• Task to carry out
Continue the article about foreign trade zones and the new steel and aluminum tariffs from the point where it stops.

• Reading text
======
Companies in foreign trade zones await more details on Trump tariffs

A crane moves an aluminum replacement cabin made by Homer's Bay Weld Boats. The company is one of a number of Alaska businesses already affected by President Trump's imported metals tariffs.
A crane moves an aluminum replacement cabin made by Homer’s Bay Weld Boats. The company is one of a number of Alaska businesses already affected by President Trump’s imported metals tariffs. (Photo courtesy Bay Weld Boats)

Manufacturers that operate in foreign trade zones may be able to evade President Donald Trump’s new tariffs on steel and aluminum imports, trade experts say. But there are a lot of unanswered questions about how the tariffs — which were justified on rarely-used national security grounds — will be applied in zones.

“This issue is so new and unprecedented that even Customs has not finalized how they are going to handle these transactions,” Tom Gould, senior director for customs and trade at Miami-based law firm Sandler, Travis & Rosenberg, said in an email.

There are close to 200 foreign trade zones in the United States, from the Port of Long Beach to a five-county area in Colorado’s rural Eastern Plains. The federal government created the FTZ program during the Great Depression to help domestic and foreign companies delay or reduce customs duties and fees.

Under most circumstances, manufacturers in foreign trade zones can choose to pay duties on a final product or on its components. For some companies, such as automobile manufacturers, flipping the duty rate can lead to big savings.

But Trump’s tariffs are unusual. They are authorized under a 1962 law that allows the government to limit imports that threaten national security. There’s little to no guidance on how such tariffs will play out in foreign trade zones, Gould said.
======
• Dataset excerpts

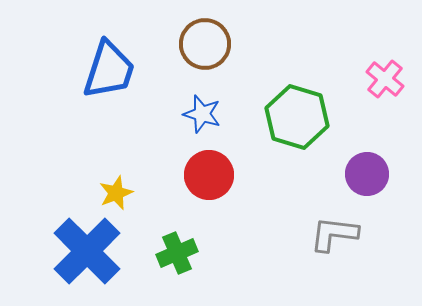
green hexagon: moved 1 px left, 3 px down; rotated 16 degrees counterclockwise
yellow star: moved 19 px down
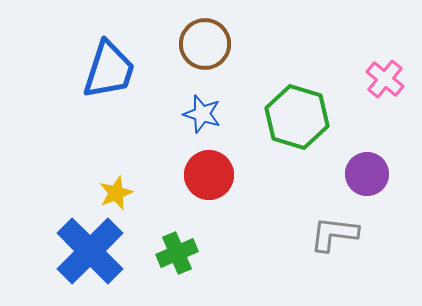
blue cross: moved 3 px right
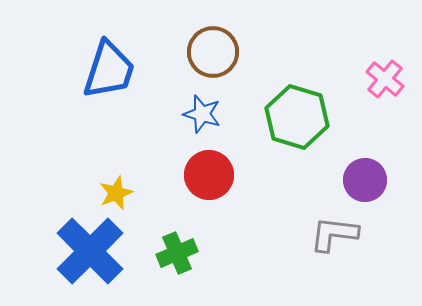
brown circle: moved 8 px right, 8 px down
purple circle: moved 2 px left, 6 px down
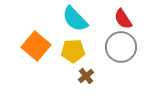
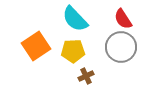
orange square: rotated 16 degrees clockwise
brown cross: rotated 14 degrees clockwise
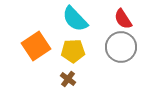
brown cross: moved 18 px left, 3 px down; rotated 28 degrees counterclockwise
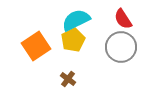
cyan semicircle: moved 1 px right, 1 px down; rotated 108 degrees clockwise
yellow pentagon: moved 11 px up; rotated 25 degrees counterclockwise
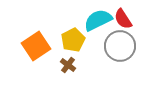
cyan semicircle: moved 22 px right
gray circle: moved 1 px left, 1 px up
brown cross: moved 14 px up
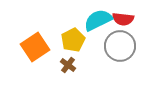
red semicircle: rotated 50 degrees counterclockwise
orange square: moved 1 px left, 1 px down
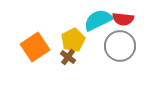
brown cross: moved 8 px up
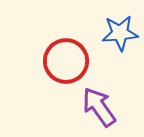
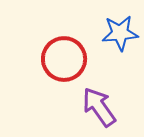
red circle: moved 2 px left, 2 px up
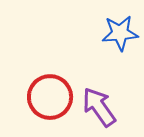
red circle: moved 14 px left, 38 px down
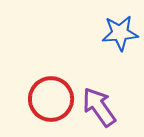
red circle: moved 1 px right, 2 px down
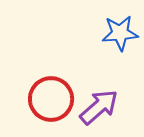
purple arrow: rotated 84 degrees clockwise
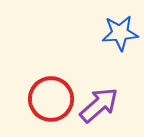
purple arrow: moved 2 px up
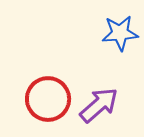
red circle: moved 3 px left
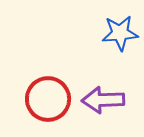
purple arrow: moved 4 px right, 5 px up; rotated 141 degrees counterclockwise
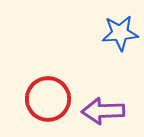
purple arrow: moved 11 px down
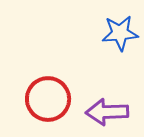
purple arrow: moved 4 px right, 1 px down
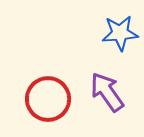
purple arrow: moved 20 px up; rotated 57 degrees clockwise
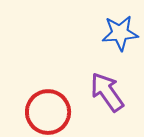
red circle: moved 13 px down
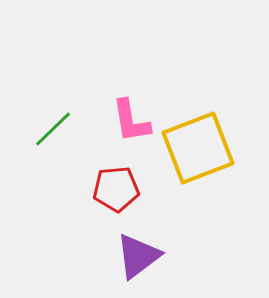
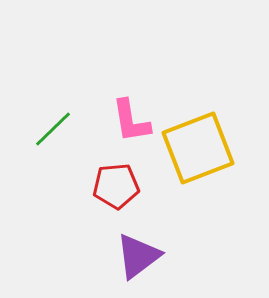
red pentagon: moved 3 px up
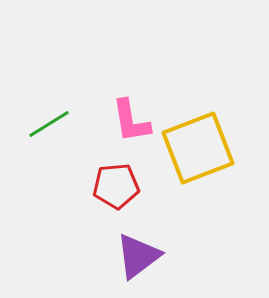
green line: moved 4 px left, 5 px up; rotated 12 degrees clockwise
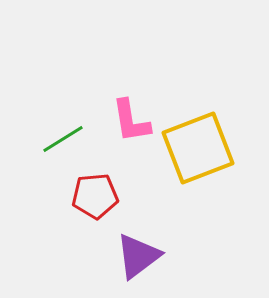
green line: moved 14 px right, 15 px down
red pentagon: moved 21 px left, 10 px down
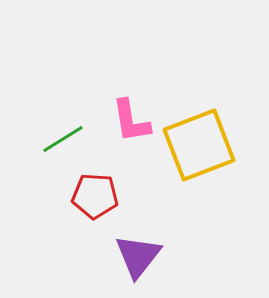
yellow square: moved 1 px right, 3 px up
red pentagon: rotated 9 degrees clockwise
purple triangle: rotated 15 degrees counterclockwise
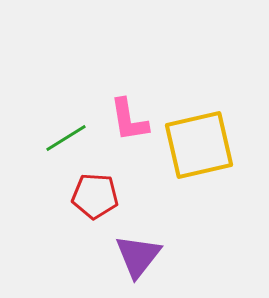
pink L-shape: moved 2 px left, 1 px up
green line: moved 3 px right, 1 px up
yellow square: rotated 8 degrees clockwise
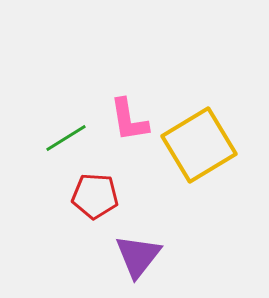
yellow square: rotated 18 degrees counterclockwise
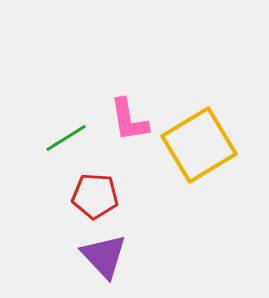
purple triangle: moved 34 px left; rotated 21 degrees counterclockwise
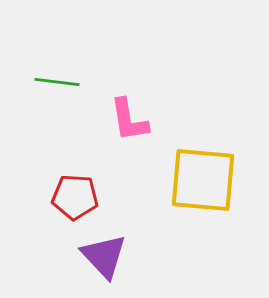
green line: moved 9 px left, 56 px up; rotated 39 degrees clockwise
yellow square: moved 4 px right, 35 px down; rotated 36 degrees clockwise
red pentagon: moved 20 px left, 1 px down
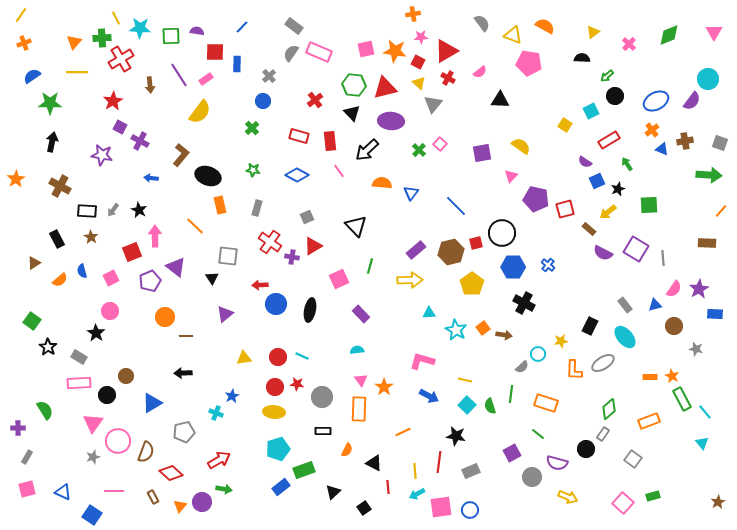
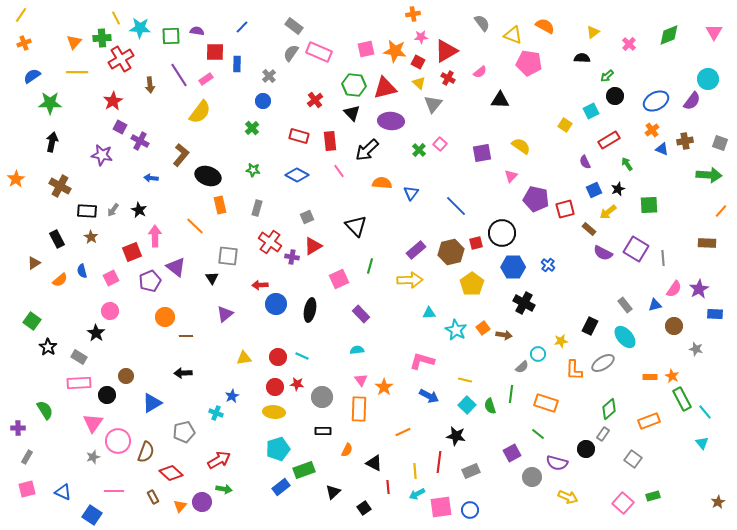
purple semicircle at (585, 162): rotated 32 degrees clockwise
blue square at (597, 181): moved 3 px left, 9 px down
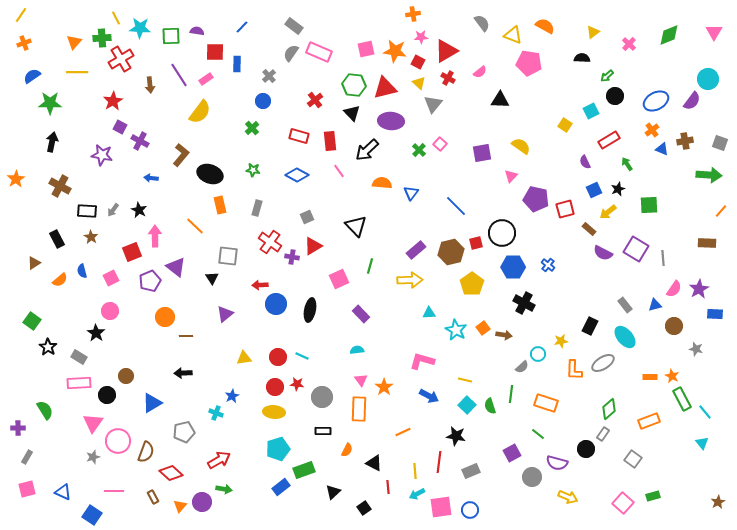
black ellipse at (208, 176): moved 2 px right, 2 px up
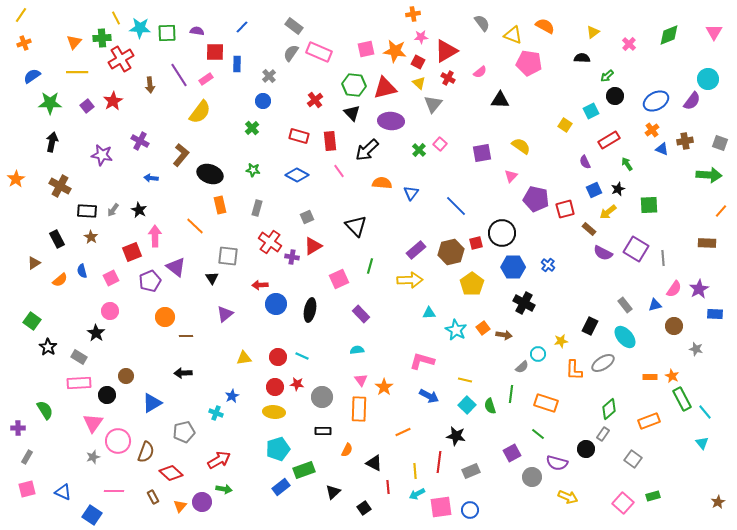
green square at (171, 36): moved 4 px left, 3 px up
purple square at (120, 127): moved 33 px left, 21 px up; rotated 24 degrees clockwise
======
• Result for this exercise
Trump has authorized a 25 percent tariff on the value of imported steel articles — such as beams, tubes and wire — and a 10 percent tariff on the value of imported aluminum articles. The tariffs don’t apply to imports from Canada and Mexico and the Trump administration has left the door open to other exceptions.

The federal government has adjusted imports on national security grounds on two other occasions since 1979, according to a 2001 Commerce Department investigationinto iron ore and semi-finished steel imports. The report found no evidence of a national security threat from such imports at the time. Trump’s tariffs are the first national security tariffs imposed since the report was published.

Companies can’t typically use foreign trade zones to avoid other special tariffs, such as antidumping duties. Trump’s tariffs may be applied in a similar way, Erik Autor, president of the National Association of Foreign Trade Zones, an industry association, said in an email.

“Special tariffs imposed through a trade remedy action are subject to different rules,” Autor said. “As a general rule, zone operators may be able to delay, but not avoid payment of these special duties.”

The new steel and aluminum tariffs will apply to products that enter the United States beginning this Friday, March 23.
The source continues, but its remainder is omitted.